My question is a general one, whose answer can probably be found in any decent convex analysis book. I unfortunately don't have any at hand right now, so here it is:
Let's consider a "reasonable" Banach space $X$ (say at least reflexive and separable as usual), a convex subset $C\subset X$ and a function $\Phi:C\to\mathbb{R}$ which is continuous for the strong $X$ topology and convex.
What do I need to assume for $\Phi$ to be weakly lower-semicontinuous? Clearly differentiability works with the classical trick $x_n\rightharpoonup x$ and $\Phi(x_k)\geq \Phi(x)+D\Phi(x).(x_k-x)$, but I guess there must be less restrictive conditions than differentiability?
Thank you!
Best Answer
A function is lower semicontinuous (in some topology on $X$) if and only if its epigraph $\{(x,y)\in X\times \mathbb R:y\ge \Phi(x)\}$ is a closed set in the product topology on $X\times \mathbb R$.
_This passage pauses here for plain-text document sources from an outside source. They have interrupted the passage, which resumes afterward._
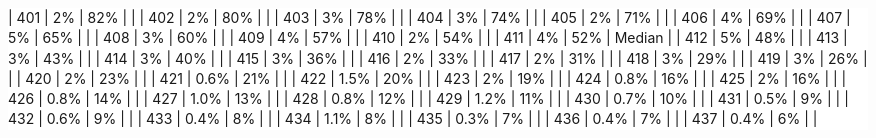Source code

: | 401 | 2% | 82% |  |
| 402 | 2% | 80% |  |
| 403 | 3% | 78% |  |
| 404 | 3% | 74% |  |
| 405 | 2% | 71% |  |
| 406 | 4% | 69% |  |
| 407 | 5% | 65% |  |
| 408 | 3% | 60% |  |
| 409 | 4% | 57% |  |
| 410 | 2% | 54% |  |
| 411 | 4% | 52% | Median |
| 412 | 5% | 48% |  |
| 413 | 3% | 43% |  |
| 414 | 3% | 40% |  |
| 415 | 3% | 36% |  |
| 416 | 2% | 33% |  |
| 417 | 2% | 31% |  |
| 418 | 3% | 29% |  |
| 419 | 3% | 26% |  |
| 420 | 2% | 23% |  |
| 421 | 0.6% | 21% |  |
| 422 | 1.5% | 20% |  |
| 423 | 2% | 19% |  |
| 424 | 0.8% | 16% |  |
| 425 | 2% | 16% |  |
| 426 | 0.8% | 14% |  |
| 427 | 1.0% | 13% |  |
| 428 | 0.8% | 12% |  |
| 429 | 1.2% | 11% |  |
| 430 | 0.7% | 10% |  |
| 431 | 0.5% | 9% |  |
| 432 | 0.6% | 9% |  |
| 433 | 0.4% | 8% |  |
| 434 | 1.1% | 8% |  |
| 435 | 0.3% | 7% |  |
| 436 | 0.4% | 7% |  |
| 437 | 0.4% | 6% |  |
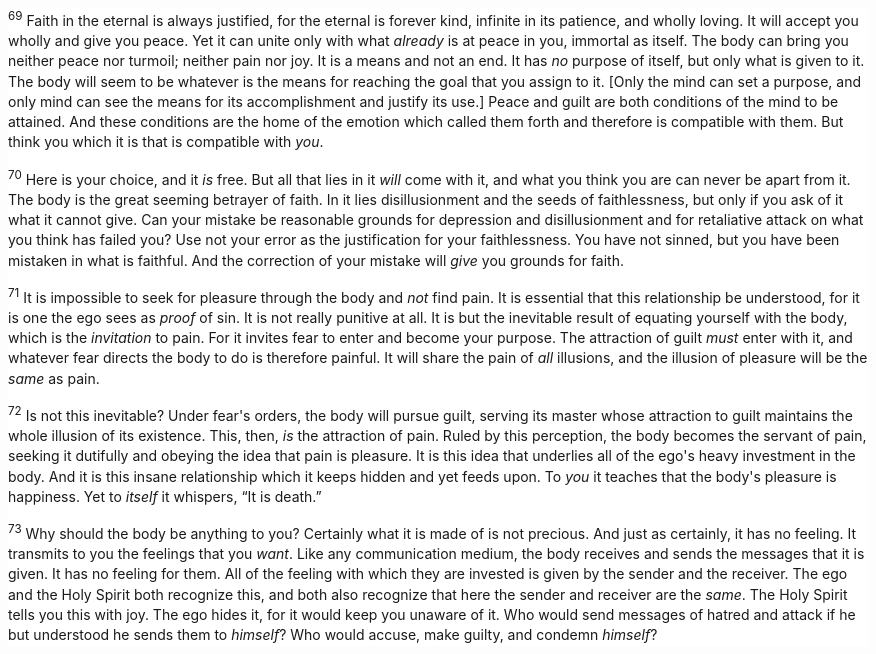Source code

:<sup>69</sup> Faith in the eternal is always justified, for the eternal is forever
kind, infinite in its patience, and wholly loving. It will accept you
wholly and give you peace. Yet it can unite only with what *already* is
at peace in you, immortal as itself. The body can bring you neither
peace nor turmoil; neither pain nor joy. It is a means and not an end.
It has *no* purpose of itself, but only what is given to it. The body
will seem to be whatever is the means for reaching the goal that you
assign to it. \[Only the mind can set a purpose, and only mind can see
the means for its accomplishment and justify its use.\] Peace and guilt
are both conditions of the mind to be attained. And these conditions are
the home of the emotion which called them forth and therefore is
compatible with them. But think you which it is that is compatible with
*you*.

<sup>70</sup> Here is your choice, and it *is* free. But all that lies in it *will*
come with it, and what you think you are can never be apart from it. The
body is the great seeming betrayer of faith. In it lies disillusionment
and the seeds of faithlessness, but only if you ask of it what it cannot
give. Can your mistake be reasonable grounds for depression and
disillusionment and for retaliative attack on what you think has failed
you? Use not your error as the justification for your faithlessness. You
have not sinned, but you have been mistaken in what is faithful. And the
correction of your mistake will *give* you grounds for faith.

<sup>71</sup> It is impossible to seek for pleasure through the body and *not* find
pain. It is essential that this relationship be understood, for it is
one the ego sees as *proof* of sin. It is not really punitive at all. It
is but the inevitable result of equating yourself with the body, which
is the *invitation* to pain. For it invites fear to enter and become
your purpose. The attraction of guilt *must* enter with it, and whatever
fear directs the body to do is therefore painful. It will share the pain
of *all* illusions, and the illusion of pleasure will be the *same* as
pain.

<sup>72</sup> Is not this inevitable? Under fear's orders, the body will pursue
guilt, serving its master whose attraction to guilt maintains the whole
illusion of its existence. This, then, *is* the attraction of pain.
Ruled by this perception, the body becomes the servant of pain, seeking
it dutifully and obeying the idea that pain is pleasure. It is this idea
that underlies all of the ego's heavy investment in the body. And it is
this insane relationship which it keeps hidden and yet feeds upon. To
*you* it teaches that the body's pleasure is happiness. Yet to *itself*
it whispers, “It is death.”

<sup>73</sup> Why should the body be anything to you? Certainly what it is made of
is not precious. And just as certainly, it has no feeling. It transmits
to you the feelings that you *want*. Like any communication medium, the
body receives and sends the messages that it is given. It has no feeling
for them. All of the feeling with which they are invested is given by
the sender and the receiver. The ego and the Holy Spirit both recognize
this, and both also recognize that here the sender and receiver are the
*same*. The Holy Spirit tells you this with joy. The ego hides it, for
it would keep you unaware of it. Who would send messages of hatred and
attack if he but understood he sends them to *himself*? Who would
accuse, make guilty, and condemn *himself*?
In particular, if we use the weak topology on $X$, the product topology on $X\times \mathbb R$ is the weak topology of the product $X\times \mathbb R$, considered as a Banach space of its own.
It is a well-known consequence of Hahn-Banach theorem that a strongly closed convex set is weakly closed, in any normed space.
Combining the above, we conclude: every lower semicontinuous convex function is weakly lower semicontinuous. No further assumptions are needed.